Zurückhaltung bei Breitbandantibiotika angemahnt

Bei CAP-Patienten mit Risikofaktoren (Punkte in der CRB-65-Skala, chronische Krankheiten) wird als Mittel der Wahl weiter Amoxicillin plus Clavulansäure empfohlen. Alternativen sind die respiratorischen Fluorchinolone (Levofloxacin und Moxifloxacin) oder die Cephalosporine Cefpodoxim-Proxetil und Cefuroxim-Axetil.

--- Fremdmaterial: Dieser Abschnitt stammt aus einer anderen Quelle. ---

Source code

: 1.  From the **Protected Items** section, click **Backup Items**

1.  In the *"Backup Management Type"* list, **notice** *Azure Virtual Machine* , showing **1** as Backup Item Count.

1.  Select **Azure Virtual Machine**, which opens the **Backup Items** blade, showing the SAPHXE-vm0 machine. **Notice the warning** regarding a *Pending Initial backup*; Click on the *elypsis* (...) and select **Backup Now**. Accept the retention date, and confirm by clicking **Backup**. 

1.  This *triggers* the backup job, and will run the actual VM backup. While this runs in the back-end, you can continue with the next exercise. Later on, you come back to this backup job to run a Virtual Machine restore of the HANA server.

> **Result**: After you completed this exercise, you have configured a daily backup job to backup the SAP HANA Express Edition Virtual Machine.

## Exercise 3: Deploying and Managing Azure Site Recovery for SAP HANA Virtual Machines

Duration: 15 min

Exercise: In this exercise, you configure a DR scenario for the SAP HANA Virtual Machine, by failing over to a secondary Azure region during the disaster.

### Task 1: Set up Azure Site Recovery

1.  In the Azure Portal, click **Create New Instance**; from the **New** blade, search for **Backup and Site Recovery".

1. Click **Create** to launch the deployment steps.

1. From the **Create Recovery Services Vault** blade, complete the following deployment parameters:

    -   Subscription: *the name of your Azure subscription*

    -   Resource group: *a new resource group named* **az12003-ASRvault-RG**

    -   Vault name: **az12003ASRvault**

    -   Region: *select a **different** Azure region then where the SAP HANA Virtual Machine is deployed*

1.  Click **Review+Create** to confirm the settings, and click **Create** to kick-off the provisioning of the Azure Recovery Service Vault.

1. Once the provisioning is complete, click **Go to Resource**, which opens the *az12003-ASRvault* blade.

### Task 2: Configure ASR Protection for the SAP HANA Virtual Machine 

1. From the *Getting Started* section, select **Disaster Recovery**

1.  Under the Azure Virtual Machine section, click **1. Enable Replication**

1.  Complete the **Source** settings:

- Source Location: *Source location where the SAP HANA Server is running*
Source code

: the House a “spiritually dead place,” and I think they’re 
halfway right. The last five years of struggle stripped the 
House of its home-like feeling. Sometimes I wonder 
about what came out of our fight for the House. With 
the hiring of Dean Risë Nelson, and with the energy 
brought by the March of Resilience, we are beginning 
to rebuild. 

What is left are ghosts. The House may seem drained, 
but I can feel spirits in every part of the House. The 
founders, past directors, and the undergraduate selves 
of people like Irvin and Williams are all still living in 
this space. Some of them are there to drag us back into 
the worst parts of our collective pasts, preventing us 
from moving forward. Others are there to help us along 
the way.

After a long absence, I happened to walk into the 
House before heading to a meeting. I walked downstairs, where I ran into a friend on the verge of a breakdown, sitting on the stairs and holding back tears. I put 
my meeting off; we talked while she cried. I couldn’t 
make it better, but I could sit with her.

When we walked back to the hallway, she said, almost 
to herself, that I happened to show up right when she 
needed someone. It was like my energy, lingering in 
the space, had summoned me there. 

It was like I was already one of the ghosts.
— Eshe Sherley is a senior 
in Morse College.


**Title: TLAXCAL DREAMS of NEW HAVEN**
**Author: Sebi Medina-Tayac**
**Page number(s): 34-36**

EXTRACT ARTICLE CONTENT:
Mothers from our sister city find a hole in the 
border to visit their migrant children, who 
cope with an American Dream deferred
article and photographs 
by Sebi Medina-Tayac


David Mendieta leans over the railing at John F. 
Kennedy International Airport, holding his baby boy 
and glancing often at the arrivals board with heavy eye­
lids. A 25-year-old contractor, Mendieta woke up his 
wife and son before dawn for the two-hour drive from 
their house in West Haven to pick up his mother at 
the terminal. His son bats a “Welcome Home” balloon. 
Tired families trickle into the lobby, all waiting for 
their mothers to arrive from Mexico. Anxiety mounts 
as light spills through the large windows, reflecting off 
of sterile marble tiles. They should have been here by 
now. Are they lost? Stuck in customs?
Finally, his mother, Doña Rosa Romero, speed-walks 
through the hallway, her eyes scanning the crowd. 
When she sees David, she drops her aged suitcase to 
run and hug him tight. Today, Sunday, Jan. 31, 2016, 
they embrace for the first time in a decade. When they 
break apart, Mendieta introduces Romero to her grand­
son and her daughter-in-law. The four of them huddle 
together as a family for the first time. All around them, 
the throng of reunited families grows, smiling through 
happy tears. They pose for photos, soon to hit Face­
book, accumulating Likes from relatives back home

Der Sprecher von CAPNETZ, Professor Tobias Welte aus Hannover, appellierte in Wiesbaden an Hausärzte, möglichst keine Breitband-Antibiotika bei CAP zu verwenden. Anders als in vielen europäischen Ländern gibt es mit Ausnahme von Makrolid-resistenten Pneumokokken in Deutschland bei CAP kein wesentliches Resistenzproblem. Die Makrolid-Resistenzen gehen dabei wieder zurück. So waren nach CAPNETZ-Daten im Jahr 2004 mehr als 20 Prozent der isolierten Pneumokokken Makrolid-resistent, im Jahr 2007 seien es nur noch 10 bis 12 Prozent gewesen, sagte Welte. Der Rückgang sei wahrscheinlich mit der 2006 eingeführten Pneumokokken-Kinder-Impfung zu erklären, sagte Welte. Viele Kleinkinder sind asymptomatische Keimträger, die Pneumokokken in der Bevölkerung weitergeben.

S3-Leitlinie Pneumonie unter www.capnetz.de, Bereich für Ärzte.

Daten des CAPNETZ sind Grundlage für Empfehlungen.